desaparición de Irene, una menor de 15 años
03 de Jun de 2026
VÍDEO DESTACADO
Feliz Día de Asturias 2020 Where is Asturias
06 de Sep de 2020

PROBLEM DETAILS: At the line containing "Feliz Día de Asturias 2020 Where is Asturias", start transcribing exactly, and continue through the last line of the listing. Stop there and add nothing.

WRITTEN SOLUTION:
Feliz Día de Asturias 2020 Where is Asturias
06 de Sep de 2020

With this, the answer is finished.